A team’s greatness isn’t its lack of internal debate, but how fast it integrates disagreement into improved operating norms. Cultures that avoid conflict decay, while cultures that metabolize it evolve.
If you believe this, then conflict stops being something to fear. It becomes diagnostic. You run toward it, because every repair is a data point on the curve. A chance to move the derivative in the right direction.
That, to me, is what separates fragile from enduring systems, whether personal or collective.
It’s not how they avoid stress, but how quickly and gracefully they repair after it.
Coase in the age of code
In 1937, Ronald Coase asked a question that still pertinent today: Why do firms exist at all?
The answer felt settled for decades. Coase explained that firms emerge because the market is costly. Contracts take time, negotiations add friction, and information is imperfect. When it becomes cheaper to manage people internally than to transact externally, a firm is born. The invisible boundary of the firm lies exactly where these two costs meet.
I spent the last decade in the trenches of blockchains, DAOs, and “trustless” systems.
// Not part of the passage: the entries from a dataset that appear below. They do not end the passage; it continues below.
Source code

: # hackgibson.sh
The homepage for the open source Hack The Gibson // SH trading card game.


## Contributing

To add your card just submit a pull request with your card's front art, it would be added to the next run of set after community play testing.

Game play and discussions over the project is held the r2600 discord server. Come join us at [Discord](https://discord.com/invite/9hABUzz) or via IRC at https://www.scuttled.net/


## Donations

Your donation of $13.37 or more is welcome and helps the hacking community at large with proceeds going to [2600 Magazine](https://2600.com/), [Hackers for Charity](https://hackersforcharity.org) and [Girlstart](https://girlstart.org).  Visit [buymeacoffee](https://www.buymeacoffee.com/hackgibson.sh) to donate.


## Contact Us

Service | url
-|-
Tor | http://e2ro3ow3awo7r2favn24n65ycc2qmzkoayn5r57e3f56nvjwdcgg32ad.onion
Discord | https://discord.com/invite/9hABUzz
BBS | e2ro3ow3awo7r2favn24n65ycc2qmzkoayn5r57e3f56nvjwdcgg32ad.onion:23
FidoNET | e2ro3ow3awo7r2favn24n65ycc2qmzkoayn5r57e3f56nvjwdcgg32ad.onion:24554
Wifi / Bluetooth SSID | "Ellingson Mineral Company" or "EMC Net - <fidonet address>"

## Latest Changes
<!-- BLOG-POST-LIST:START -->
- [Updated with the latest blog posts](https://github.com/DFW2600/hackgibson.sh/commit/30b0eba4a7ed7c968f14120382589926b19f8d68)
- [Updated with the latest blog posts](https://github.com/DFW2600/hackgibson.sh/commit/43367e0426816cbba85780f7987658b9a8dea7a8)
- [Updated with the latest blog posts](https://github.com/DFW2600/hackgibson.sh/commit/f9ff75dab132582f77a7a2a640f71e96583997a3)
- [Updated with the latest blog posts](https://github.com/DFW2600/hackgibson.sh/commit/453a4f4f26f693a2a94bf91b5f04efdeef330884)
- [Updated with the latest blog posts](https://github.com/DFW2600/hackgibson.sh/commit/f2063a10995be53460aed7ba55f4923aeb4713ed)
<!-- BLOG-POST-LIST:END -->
Crypto’s grand promise was to eliminate the very frictions that gave birth to the firm; to replace bureaucracy with code, management with incentives, and contracts with consensus. The thesis was elegant: If transaction costs drop to zero, the firm should dissolve into the network.
That was the dream. But it didn’t happen.
When you replace contracts with smart contracts, you still need judgment: what counts as a valid state, what to upgrade, when to fork. When you remove hierarchy, you rediscover governance, only now it’s slower, noisier, and happening in public.
Bounded rationality didn’t vanish with blockchains. It simply migrated to Discord. The same cognitive limits that once defined the borders of the firm now define the borders of the network.
Agency problems persist too. Token holders delegate to committees, multisigs, or core teams. Power concentrates. Decision-making slows. Coordination becomes its own cost center. Every “decentralized” organization ends up rebuilding a managerial layer; sometimes reluctantly, sometimes accidentally.
The irony is that Coase’s logic still applies, but the variables have changed. Coase saw transaction costs as economic. What he couldn’t see from 1930s London was that the true constraint on coordination is not contract enforcement, but comprehension.
A modern firm isn’t just a bundle of contracts; it is a bundle of cognition. Its size is limited not by the cost of managing people, but by the bandwidth of shared understanding. Technology lowers the cost of transaction, but it does not raise the ceiling of comprehension. We can move money instantly, but aligning meaning still takes time.
This is the paradox of the digital firm: Infinite speed. Finite sensemaking.
Even if code can settle value instantly, humans still need slower systems for context, accountability, and trust. The firm endures because it optimizes for judgment, not just execution. This is why DAOs still look suspiciously like companies. They route capital through tokens, but their structure (small cores, delegated authority, bottlenecks) echoes the same patterns Coase described. It turns out coordination is a harder problem than trust.
What has changed is the granularity. The minimum viable firm used to require offices, payroll, and legal scaffolding. Now it can exist as a wallet, a passkey, and a group chat. The cost of coordination has collapsed low enough that the firm can shrink to its essence: a system for allocating attention toward a shared goal.
This doesn’t end the firm; it atomizes it. The future looks less like one monolithic organization and more like a mesh of smaller, temporary ones.
Coase explained why we built firms. Crypto reminded us why we still need them.